To do: Word for word, give again the line holding "After each image, state" and each line after it to the end of the listing below.

==============================

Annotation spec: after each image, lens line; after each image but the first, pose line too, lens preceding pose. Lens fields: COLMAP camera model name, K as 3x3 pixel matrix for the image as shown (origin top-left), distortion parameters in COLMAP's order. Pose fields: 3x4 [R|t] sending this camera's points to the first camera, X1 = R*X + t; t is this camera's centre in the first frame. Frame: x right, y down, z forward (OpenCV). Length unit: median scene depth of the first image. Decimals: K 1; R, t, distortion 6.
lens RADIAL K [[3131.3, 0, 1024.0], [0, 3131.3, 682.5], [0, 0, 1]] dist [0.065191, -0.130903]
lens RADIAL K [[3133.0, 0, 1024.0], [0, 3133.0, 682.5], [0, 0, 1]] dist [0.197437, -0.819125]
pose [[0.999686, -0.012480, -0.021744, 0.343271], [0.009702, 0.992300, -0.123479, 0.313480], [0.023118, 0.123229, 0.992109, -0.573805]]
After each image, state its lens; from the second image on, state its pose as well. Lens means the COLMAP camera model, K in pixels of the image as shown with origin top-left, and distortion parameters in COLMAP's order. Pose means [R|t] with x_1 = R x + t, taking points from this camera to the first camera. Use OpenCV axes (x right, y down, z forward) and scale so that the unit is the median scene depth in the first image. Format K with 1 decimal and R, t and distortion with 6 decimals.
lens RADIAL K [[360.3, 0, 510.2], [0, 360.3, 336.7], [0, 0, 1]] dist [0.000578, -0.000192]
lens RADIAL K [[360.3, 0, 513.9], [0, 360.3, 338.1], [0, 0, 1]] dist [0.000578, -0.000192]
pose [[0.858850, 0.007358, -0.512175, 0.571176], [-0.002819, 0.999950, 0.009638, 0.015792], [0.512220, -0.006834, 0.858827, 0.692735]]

==============================

Solution:
After each image, state its lens; from the second image on, state its pose as well. Lens means the COLMAP camera model, K in pixels of the image as shown with origin top-left, and distortion parameters in COLMAP's order. Pose means [R|t] with x_1 = R x + t, taking points from this camera to the first camera. Use OpenCV axes (x right, y down, z forward) and scale so that the unit is the median scene depth in the first image. Format K with 1 decimal and R, t and distortion with 6 decimals.
lens RADIAL K [[360.3, 0, 510.2], [0, 360.3, 336.7], [0, 0, 1]] dist [0.000578, -0.000192]
lens RADIAL K [[360.3, 0, 513.9], [0, 360.3, 338.1], [0, 0, 1]] dist [0.000578, -0.000192]
pose [[0.858850, 0.007358, -0.512175, 0.571176], [-0.002819, 0.999950, 0.009638, 0.015792], [0.512220, -0.006834, 0.858827, 0.692735]]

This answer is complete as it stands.